SELECT $NEW as change_status, COALESCE(t.drug_id, d.drug_id) as drug_id, d.hash
FROM $tempTableName t
RIGHT JOIN (select * from drugs_current d where deleted_at IS NULL) d
ON t.drug_id = d.drug_id
WHERE t.drug_id IS NULL
";
/**
* SQL for finding changed drugs.
*/
$changedHashSQL = "
SELECT $HASH_CHANGED AS change_status, d.drug_id, d.hash
FROM (select * from drugs_current d where deleted_at IS NULL) d
WHERE drug_id IN (SELECT DISTINCT drug_id FROM $tempTableName)
AND NOT EXISTS(SELECT 1
FROM $tempTableName
WHERE $tempTableName.drug_id = d.drug_id
AND $tempTableName.hash = d.hash);
";
/**
* SQL that just forces sync for existing drugs.
*/
$skipHashCheckSQL = "
SELECT $HASH_CHANGED AS change_status, d.drug_id, d.hash
FROM (select * from drugs_current d where deleted_at IS NULL) d
WHERE drug_id IN (SELECT DISTINCT drug_id FROM $tempTableName);
";
$step3 = $forceSync ? $skipHashCheckSQL : $changedHashSQL;
$results = DB::select("
$deletedSQL
UNION
$newSQL
UNION
$step3
");
DB::statement("DROP TABLE $tempTableName;"); // Drop the temporary state table.
return $results; //Return and end transaction.
});
$results = [];
foreach ($changedState as $row) {
$results[] = [
'drug_id' => (int)$row->drug_id,
'status' => (int)$row->change_status
];
}
return response()->json($results);
}
Metrics
I conducted a load test using Gatling with the following parameters; 20 concurrent users per second, over 30 seconds, with a 1 second pause between requests: ScenarioBuilder scn = scenario("RecordedSimulation")
.exec(
http("request_0")
.post("/api/app/v1/drugs/syncState")
.headers(headers_0)
.body(RawFileBody("recordedsimulation/0000_request.json"))
).pause(1);
setUp(scn.injectOpen(constantUsersPerSec(20).during(30))).protocols(httpProtocol);
A mean response time of 562 ms was achieved, with each request body containing 1372 drug entity ID-hash pairs.

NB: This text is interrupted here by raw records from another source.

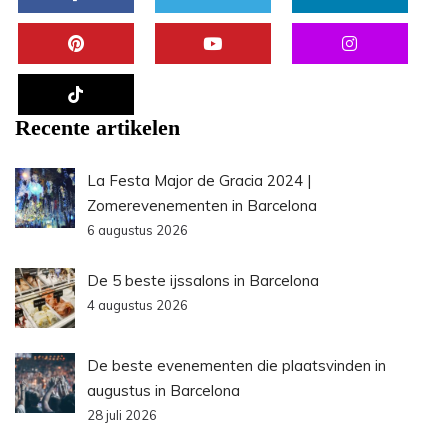
Recente artikelen
La Festa Major de Gracia 2024 |
Zomerevenementen in Barcelona
6 augustus 2026
De 5 beste ijssalons in Barcelona
4 augustus 2026
De beste evenementen die plaatsvinden in
augustus in Barcelona
28 juli 2026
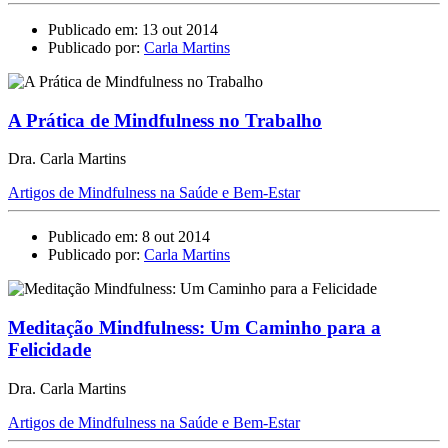
Publicado em: 13 out 2014
Publicado por:
Carla Martins
A Prática de Mindfulness no Trabalho
Dra. Carla Martins
Artigos de Mindfulness na Saúde e Bem-Estar
Publicado em: 8 out 2014
Publicado por:
Carla Martins
Meditação Mindfulness: Um Caminho para a
Felicidade
Dra. Carla Martins
Artigos de Mindfulness na Saúde e Bem-Estar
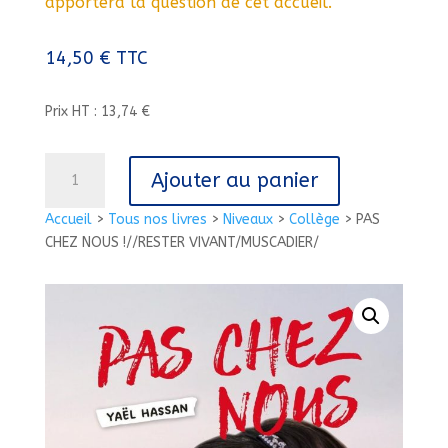
apportera la question de cet accueil.
14,50
€
TTC
Prix HT : 13,74 €
quantité
Ajouter au panier
de
PAS
Accueil
>
Tous nos livres
>
Niveaux
>
Collège
>
PAS
CHEZ
CHEZ NOUS !//RESTER VIVANT/MUSCADIER/
NOUS
!//RESTER
VIVANT/MUSCADIER/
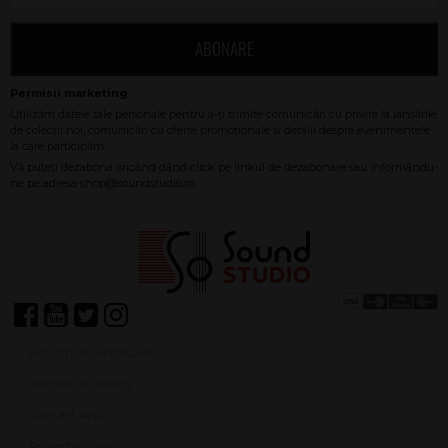
ABONARE
Achiziții SEAP/SICAP
Termeni și condiții
Contact ANPC
Protecție Date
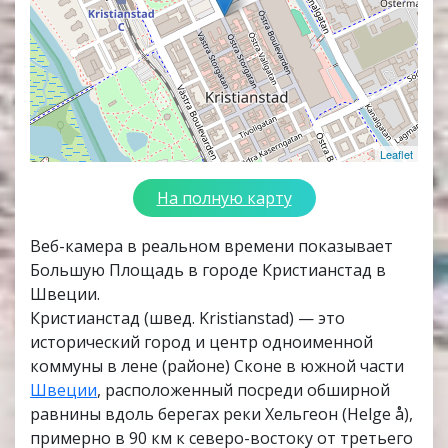
Leaflet
На полную карту
Веб-камера в реальном времени показывает
Большую Площадь в городе Кристианстад в
Швеции.
Кристианстад (швед. Kristianstad) — это
исторический город и центр одноименной
коммуны в лене (районе) Сконе в южной части
Швеции
, расположенный посреди обширной
равнины вдоль берегах реки Хельгеон (Helge å),
примерно в 90 км к северо-востоку от третьего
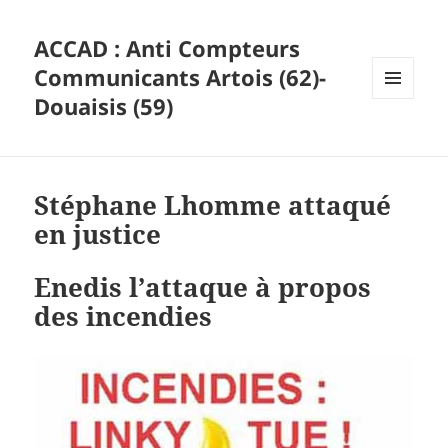
ACCAD : Anti Compteurs
Communicants Artois (62)-
Douaisis (59)
MENU
ET
WIDGETS
Stéphane Lhomme attaqué
en justice
Enedis l’attaque à propos
des incendies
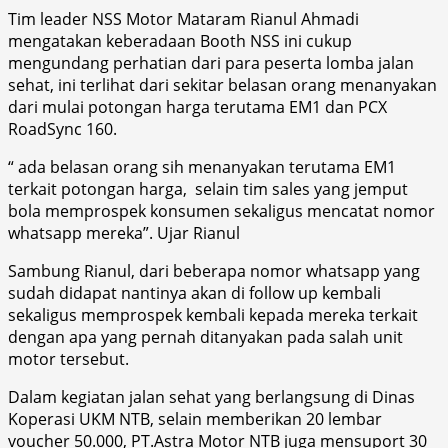
Tim leader NSS Motor Mataram Rianul Ahmadi
mengatakan keberadaan Booth NSS ini cukup
mengundang perhatian dari para peserta lomba jalan
sehat, ini terlihat dari sekitar belasan orang menanyakan
dari mulai potongan harga terutama EM1 dan PCX
RoadSync 160.
“ ada belasan orang sih menanyakan terutama EM1
terkait potongan harga, selain tim sales yang jemput
bola memprospek konsumen sekaligus mencatat nomor
whatsapp mereka”. Ujar Rianul
Sambung Rianul, dari beberapa nomor whatsapp yang
sudah didapat nantinya akan di follow up kembali
sekaligus memprospek kembali kepada mereka terkait
dengan apa yang pernah ditanyakan pada salah unit
motor tersebut.
Dalam kegiatan jalan sehat yang berlangsung di Dinas
Koperasi UKM NTB, selain memberikan 20 lembar
voucher 50.000, PT.Astra Motor NTB juga mensuport 30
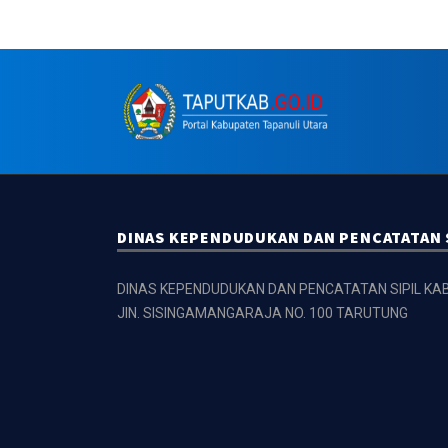
DINAS KEPENDUDUKAN DAN PENCATATAN 
DINAS KEPENDUDUKAN DAN PENCATATAN SIPIL KA
JlN. SISINGAMANGARAJA NO. 100 TARUTUNG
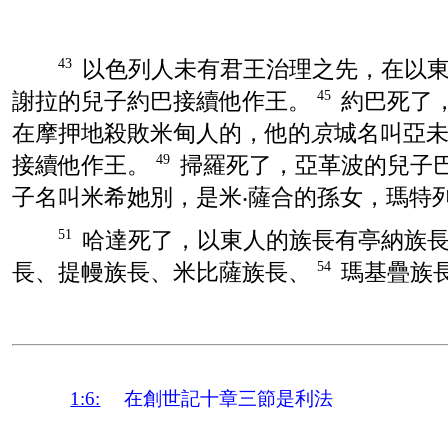
以色列
人未有君王治理之先，在
以
43
謝拉
的兒子
約巴
接續他作王。
約巴
死了
45
在
摩押
地殺敗
米甸
人的，他的
京
城名叫
亞
接續他作王。
掃羅
死了，
亞革波
的兒子
49
子名叫
米希她別
，是
米‧薩合
的孫女，
瑪特
哈達
死了，
以東
人的族長有
亭納
族
51
長、
提幔
族長、
米比薩
族長、
瑪基疊
族
54
1:6:
在創世記十章三節是利法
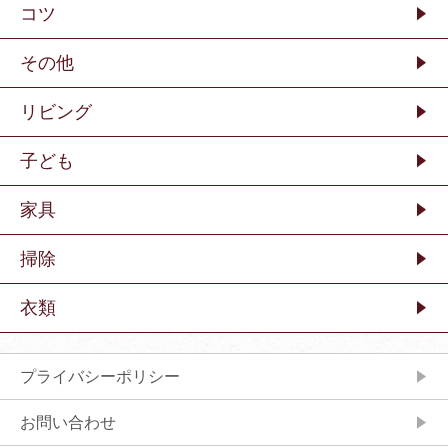
コツ
その他
リビング
子ども
家具
掃除
衣類
プライバシーポリシー
お問い合わせ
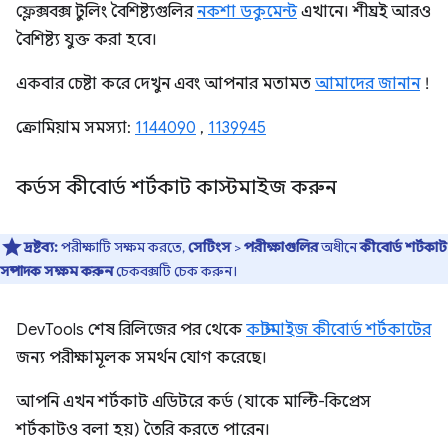
ফ্লেক্সবক্স টুলিং বৈশিষ্ট্যগুলির
নকশা ডকুমেন্ট
এখানে। শীঘ্রই আরও
বৈশিষ্ট্য যুক্ত করা হবে।
একবার চেষ্টা করে দেখুন এবং আপনার মতামত
আমাদের জানান
!
ক্রোমিয়াম সমস্যা:
1144090
,
1139945
কর্ডস কীবোর্ড শর্টকাট কাস্টমাইজ করুন
দ্রষ্টব্য:
পরীক্ষাটি সক্ষম করতে,
সেটিংস
>
পরীক্ষাগুলির
অধীনে
কীবোর্ড শর্টকাট
সম্পাদক সক্ষম করুন
চেকবক্সটি চেক করুন।
DevTools শেষ রিলিজের পর থেকে
কাস্টমাইজ কীবোর্ড শর্টকাটের
জন্য পরীক্ষামূলক সমর্থন যোগ করেছে।
আপনি এখন শর্টকাট এডিটরে কর্ড (যাকে মাল্টি-কিপ্রেস
শর্টকাটও বলা হয়) তৈরি করতে পারেন।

================================================================================
---- Global Information --------------------------------------------------------
> request count 600 (OK=600 KO=0 )
> min response time 374 (OK=374 KO=- )
> max response time 1465 (OK=1465 KO=- )
> mean response time 562 (OK=562 KO=- )
> std deviation 255 (OK=255 KO=- )
> response time 50th percentile 432 (OK=432 KO=- )
> response time 75th percentile 522 (OK=522 KO=- )
> response time 95th percentile 1107 (OK=1107 KO=- )
> response time 99th percentile 1227 (OK=1227 KO=- )
> mean requests/sec 18.75 (OK=18.75 KO=- )
---- Response Time Distribution ------------------------------------------------
> t < 800 ms 473 ( 79%)
> 800 ms <= t < 1200 ms 114 ( 19%)
> t >= 1200 ms 13 ( 2%)
> failed 0 ( 0%)
================================================================================
The figure of 5.5K MAU is arrived at by:
- ~2.5K users are from the Statistics section of the Google Play Console, Monthly Active Users.
- ~1K of users, comprising 33% of the entire iOS userbase, opted in to share their usage information, which was taken from the Metrics section in Apple's App Store Connect, ACTIVE LAST 30 DAYS.
It was known beforehand that iOS, in particular iPad users, outnumber Android users among the target demographic, hence extrapolating to 3K is a reasonable assumption.